Is there a scientific explanation for this phenomenon?
Generally, people have one thermostat. The temperature you read on that thermostat is only valid in the immediate vicinity of said thermostat. When you go to the next room, it can easily be a few degrees colder (or warmer), depending on how good your air circulation is, quality and quantity of insulation, etc.
Relative humidity is typically lower during the winter months. This increases the rate of evaporation of moisture from our skin, which draws heat away from our bodies.
However, if the temperature and relative humidity are both the same, your level of comfort should be the same, as the rate of heat loss through conduction, convection, radiation, and evaporation would be roughly equal in both cases.
This used to bug me, too. The answer comes down to radiation.
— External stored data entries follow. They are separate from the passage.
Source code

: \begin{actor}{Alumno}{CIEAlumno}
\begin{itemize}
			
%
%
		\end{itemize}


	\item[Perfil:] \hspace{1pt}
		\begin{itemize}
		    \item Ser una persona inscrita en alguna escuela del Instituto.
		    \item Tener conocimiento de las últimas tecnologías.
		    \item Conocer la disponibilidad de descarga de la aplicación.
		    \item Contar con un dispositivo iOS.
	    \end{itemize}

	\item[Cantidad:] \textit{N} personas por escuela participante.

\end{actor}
In the winter, the surfaces in the room and outside the window are colder, and radiate less energy at you.
Basically, if the mean temperature of the walls and the stuff outside the window falls by 1 degree, you need to increase the air temperature by 1 degree to compensate.
There are several factors. Drafts have been mentioned but this should be easily prevented. Humidity has also been mentioned. In winter the inside (heated) air has a lower humidity than in the summer and this would make it feel a bit colder. Then the temperature of the walls. Suppose the air temperature is 78F inside and outside. The exterior walls will also be at 78F. If the temperature outside goes down substantially and we heat the insiide air to maintain 78 the wall will be colder. The temperature we feel does not depend only on how much heat we lose by conduction but also by radiation. Now we are losing mure by radiation as the wall keeps more of the heat if receives and radiates less back. conversely, in the summer, when it is 90F outside, the same 78F inside will feel warmer because the walls are raditing heat on us.
For some years I had an office inside a building, with no outside walls and with air temperature and humidity tightly controlled and my experience was that this effect did not happen.
OTOH, temperature sensation also depends a lot on personal circumstances. With the same temperature I can feel chilly when I am relaxed working on the computer and start sweating after I have done some physical work. Also, my boss walking in the door asking if that report was ready could get me sweating pretty quick. I also noticed the women generally felt colder than the men and we had many arguments about this. I had to wear a coat and tie which is proper business attire but the women insisted on wearing short dresses and felt cold. My position was that it is not reasonable to heat the building to the point where you can wear beach clothes and it is more reasonable to cover yourself a bit more.
Almost surely radiation to the walls. I lived for two years in a house so badly insulated that in very cold weather (below 0F) ice would form on the inside of the outside walls. I could raise the thermostat (on an inside wall) to 75 and it would still feel cool. Drafts may have made a small difference, but I think it was radiation.